##### TEXT SECTION #####
Hi all,
One small correction to Rainer’s email. The vicinal couplings can never be,
in principle, averaged to the same value (look at the Newmann projections in
the JCE paper and consider the effects of the X and Y substituents and the
H's on the couplings with respect to their positions). With a sizeable conformational
bias, the difference in the vicinal couplings can be large, hence possibly resulting
in strong effects due to magnetic inequivalence depending on the geminal couplings.
With an equitable conformational distribution, averaging reduces the difference and
the couplings tend to close in value (since for each H there is a trans and two
gauche vicinal couplings). What is small/close ? Close may mean that the effects
due to magnetic inequivalence are easily overlooked as they are so slight, or they
are effectively obscured under the typical conditions and by the usually applied and
acquisition and processing parameters such that the multiplets appear first order,
or the magnetic inequivalence is almost impossible to observe except with extreme
measures.
There have been lots of suitable experiments touted for undergraduates to perform to
examine the coalescence of chemical shift (signals) due to either chemical exchange
or spin exchange, but anything for magnetic inequivalence ? I think not and some of
the systems highlighted by Rainer could be good educational experiments to perform.
In one project for which we hope to submit a manuscript soon we observed that the
strong effects due to magnetic inequivalence could be reduced by going up in temperature
to provide a "first-order" spin system (in that it resembles first-order but in
principle is not and never will be). We were actually looking at a different process
and this was just a sidelight. Such an experiment would be a good way to explain
magnetic inequivalence and to help undergraduates understand when and how it occurs
(and how it can be easily overlooked/reduced).
##### DATASET CONTENT #####
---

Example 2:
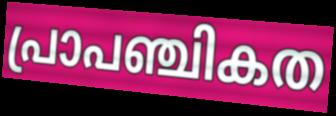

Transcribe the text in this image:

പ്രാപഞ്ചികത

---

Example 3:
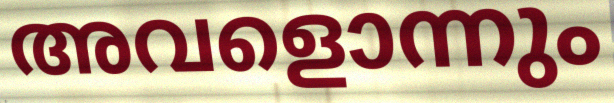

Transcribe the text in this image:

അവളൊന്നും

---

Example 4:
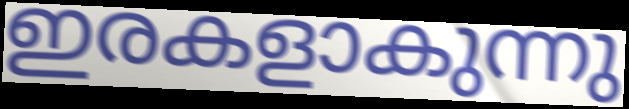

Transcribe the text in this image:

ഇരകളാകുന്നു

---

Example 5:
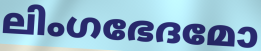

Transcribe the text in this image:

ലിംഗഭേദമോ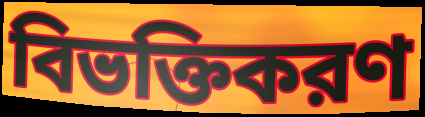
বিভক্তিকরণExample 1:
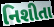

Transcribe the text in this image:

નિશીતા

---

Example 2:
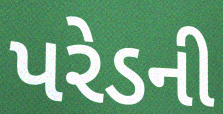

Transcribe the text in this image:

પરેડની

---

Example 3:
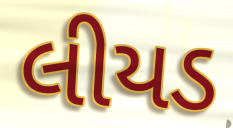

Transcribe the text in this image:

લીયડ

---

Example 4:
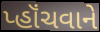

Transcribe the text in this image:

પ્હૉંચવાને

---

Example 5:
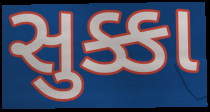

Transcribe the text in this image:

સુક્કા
#####
##### DATASET CONTENT #####
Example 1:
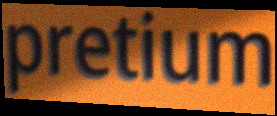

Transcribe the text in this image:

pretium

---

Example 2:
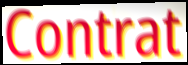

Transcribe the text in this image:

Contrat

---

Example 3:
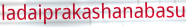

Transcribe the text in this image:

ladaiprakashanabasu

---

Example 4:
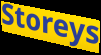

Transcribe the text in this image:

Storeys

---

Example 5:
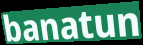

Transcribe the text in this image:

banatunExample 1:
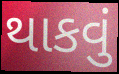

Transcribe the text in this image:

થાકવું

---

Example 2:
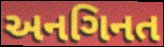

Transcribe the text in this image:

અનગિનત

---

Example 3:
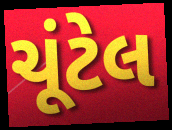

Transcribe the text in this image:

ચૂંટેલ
#####
» BRIEF:
Copy out the full post on vicinal couplings and magnetic inequivalence, word for word.

» RESPONSE BELOW:
Hi all,
One small correction to Rainer’s email. The vicinal couplings can never be,
in principle, averaged to the same value (look at the Newmann projections in
the JCE paper and consider the effects of the X and Y substituents and the
H's on the couplings with respect to their positions). With a sizeable conformational
bias, the difference in the vicinal couplings can be large, hence possibly resulting
in strong effects due to magnetic inequivalence depending on the geminal couplings.
With an equitable conformational distribution, averaging reduces the difference and
the couplings tend to close in value (since for each H there is a trans and two
gauche vicinal couplings). What is small/close ? Close may mean that the effects
due to magnetic inequivalence are easily overlooked as they are so slight, or they
are effectively obscured under the typical conditions and by the usually applied and
acquisition and processing parameters such that the multiplets appear first order,
or the magnetic inequivalence is almost impossible to observe except with extreme
measures.
There have been lots of suitable experiments touted for undergraduates to perform to
examine the coalescence of chemical shift (signals) due to either chemical exchange
or spin exchange, but anything for magnetic inequivalence ? I think not and some of
the systems highlighted by Rainer could be good educational experiments to perform.
In one project for which we hope to submit a manuscript soon we observed that the
strong effects due to magnetic inequivalence could be reduced by going up in temperature
to provide a "first-order" spin system (in that it resembles first-order but in
principle is not and never will be). We were actually looking at a different process
and this was just a sidelight. Such an experiment would be a good way to explain
magnetic inequivalence and to help undergraduates understand when and how it occurs
(and how it can be easily overlooked/reduced).